Byrne projects both the film and a series of slides in a two-room installation, to destabilizes the reading of his film by collapsing several representative paradigms from popular culture, film, theatre, sculpture and architecture and interestingly nationality upon each other, demanding first of the actors and then of the viewers a consideration of the ‘credibility’ of each of these registers.
The film documents an enactment of a conversation between twelve science fiction writers that talk about their vision of the future, originally printed in the magazine Playboy in 1963. Byrne re-centres the scene here in the Netherlands with eleven Dutch
actors.
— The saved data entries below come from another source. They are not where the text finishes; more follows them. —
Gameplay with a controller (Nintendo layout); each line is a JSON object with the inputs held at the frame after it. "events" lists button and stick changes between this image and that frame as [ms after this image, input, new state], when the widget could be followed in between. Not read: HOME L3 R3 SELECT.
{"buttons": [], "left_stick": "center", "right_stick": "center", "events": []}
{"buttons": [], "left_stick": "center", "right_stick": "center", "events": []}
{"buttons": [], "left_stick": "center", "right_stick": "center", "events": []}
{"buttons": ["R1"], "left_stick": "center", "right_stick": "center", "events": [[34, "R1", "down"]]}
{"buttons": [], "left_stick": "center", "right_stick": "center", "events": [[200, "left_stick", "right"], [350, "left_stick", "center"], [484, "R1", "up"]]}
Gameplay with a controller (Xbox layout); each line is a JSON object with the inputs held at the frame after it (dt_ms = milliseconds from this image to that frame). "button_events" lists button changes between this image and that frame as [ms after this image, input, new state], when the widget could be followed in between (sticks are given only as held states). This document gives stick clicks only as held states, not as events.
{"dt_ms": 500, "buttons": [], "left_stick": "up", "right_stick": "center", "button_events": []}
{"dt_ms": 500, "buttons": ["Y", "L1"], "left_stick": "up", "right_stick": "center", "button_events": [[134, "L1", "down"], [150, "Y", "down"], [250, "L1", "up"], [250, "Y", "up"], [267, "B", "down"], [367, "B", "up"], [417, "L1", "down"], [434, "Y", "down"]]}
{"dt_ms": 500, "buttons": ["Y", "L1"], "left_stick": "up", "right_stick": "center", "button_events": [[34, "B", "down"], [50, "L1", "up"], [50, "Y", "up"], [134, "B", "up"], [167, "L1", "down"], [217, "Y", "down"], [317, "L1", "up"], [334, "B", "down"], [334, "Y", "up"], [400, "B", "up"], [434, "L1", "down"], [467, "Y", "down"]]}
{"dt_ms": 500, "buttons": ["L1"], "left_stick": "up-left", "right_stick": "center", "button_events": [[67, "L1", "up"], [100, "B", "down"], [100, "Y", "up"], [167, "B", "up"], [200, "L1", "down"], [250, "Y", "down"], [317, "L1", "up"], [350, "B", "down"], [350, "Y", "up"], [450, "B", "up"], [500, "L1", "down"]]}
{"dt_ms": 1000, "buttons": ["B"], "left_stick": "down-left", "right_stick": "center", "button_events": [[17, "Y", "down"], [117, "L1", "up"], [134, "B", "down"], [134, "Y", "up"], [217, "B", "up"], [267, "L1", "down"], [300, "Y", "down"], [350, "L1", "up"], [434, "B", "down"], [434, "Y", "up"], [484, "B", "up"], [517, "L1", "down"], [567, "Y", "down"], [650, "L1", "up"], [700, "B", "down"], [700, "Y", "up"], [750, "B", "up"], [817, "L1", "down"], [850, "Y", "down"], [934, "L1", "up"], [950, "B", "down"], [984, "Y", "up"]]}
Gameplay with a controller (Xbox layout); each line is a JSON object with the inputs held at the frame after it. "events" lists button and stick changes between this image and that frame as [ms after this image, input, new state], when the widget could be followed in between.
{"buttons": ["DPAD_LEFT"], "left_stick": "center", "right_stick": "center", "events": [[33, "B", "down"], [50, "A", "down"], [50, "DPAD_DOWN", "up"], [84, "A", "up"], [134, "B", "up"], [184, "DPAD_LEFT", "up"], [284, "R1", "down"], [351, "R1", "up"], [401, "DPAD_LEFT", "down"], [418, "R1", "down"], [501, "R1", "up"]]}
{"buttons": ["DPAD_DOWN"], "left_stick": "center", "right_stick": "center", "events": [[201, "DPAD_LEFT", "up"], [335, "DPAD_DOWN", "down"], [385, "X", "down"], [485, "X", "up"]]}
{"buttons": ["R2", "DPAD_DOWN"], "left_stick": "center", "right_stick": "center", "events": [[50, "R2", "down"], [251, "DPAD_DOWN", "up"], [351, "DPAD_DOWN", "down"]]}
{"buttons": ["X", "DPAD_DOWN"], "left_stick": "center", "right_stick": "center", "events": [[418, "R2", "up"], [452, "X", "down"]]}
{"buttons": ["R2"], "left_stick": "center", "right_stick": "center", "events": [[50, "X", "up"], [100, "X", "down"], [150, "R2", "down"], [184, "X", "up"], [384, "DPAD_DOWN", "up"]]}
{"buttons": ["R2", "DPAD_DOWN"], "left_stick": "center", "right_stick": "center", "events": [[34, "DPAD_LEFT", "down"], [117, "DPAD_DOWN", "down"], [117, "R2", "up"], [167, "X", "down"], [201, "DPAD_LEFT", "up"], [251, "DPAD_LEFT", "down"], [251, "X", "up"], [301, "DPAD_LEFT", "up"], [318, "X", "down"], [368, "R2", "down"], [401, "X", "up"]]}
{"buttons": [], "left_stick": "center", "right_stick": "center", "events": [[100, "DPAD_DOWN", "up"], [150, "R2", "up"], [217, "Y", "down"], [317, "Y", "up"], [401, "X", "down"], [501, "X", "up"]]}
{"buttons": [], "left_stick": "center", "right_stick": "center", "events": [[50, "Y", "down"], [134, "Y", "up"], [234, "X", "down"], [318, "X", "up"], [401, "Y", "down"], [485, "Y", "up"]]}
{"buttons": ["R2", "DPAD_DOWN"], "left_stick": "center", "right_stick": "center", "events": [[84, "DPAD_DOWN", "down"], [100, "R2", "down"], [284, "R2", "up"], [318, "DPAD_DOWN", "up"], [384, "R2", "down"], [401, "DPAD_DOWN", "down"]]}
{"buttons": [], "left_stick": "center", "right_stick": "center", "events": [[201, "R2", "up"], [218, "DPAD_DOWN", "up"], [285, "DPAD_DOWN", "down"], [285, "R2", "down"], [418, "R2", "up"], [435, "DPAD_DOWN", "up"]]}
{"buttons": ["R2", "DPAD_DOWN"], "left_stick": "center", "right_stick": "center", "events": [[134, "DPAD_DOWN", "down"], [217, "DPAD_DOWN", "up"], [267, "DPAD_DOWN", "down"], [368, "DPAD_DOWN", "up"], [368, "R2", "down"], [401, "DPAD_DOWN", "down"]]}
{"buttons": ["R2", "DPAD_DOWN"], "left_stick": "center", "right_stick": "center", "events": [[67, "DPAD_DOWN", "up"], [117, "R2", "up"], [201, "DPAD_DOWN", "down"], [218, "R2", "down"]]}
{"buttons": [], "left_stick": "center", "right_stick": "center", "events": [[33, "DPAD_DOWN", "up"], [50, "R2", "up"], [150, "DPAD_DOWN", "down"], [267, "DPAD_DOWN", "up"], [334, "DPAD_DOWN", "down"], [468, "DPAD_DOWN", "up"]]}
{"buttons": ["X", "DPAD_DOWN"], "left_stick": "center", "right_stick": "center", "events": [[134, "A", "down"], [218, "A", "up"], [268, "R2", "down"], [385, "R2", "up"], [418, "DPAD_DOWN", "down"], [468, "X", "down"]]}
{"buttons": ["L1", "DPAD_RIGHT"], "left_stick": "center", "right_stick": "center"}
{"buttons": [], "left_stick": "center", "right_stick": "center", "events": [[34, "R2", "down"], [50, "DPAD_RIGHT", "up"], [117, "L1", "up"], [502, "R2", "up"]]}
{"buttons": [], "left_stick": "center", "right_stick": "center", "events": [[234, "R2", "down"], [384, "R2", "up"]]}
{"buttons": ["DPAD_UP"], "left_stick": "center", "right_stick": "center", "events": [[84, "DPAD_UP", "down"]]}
As a setting he choses two classics of Dutch modernist
architecture: Hugh Maaskant's Provinciehuis in Den Bosch and the
Sculpture Pavilion of Gerrit Rietveld in the garden of the Kröller
Muller museum in Otterlo. The architecture, costumes, furniture and
indeed the Barbara Hepworth sculptures dotted around the Rieveld
Pavilion, further situate the scene and re-orient the filmed discussion
both conceptually and physically. There is a certain playfulness as the
artist explores the systematics of filmmaking, the credibility of
transforming the magazine text into a screen play and interrogates the
relationship between past, present and future.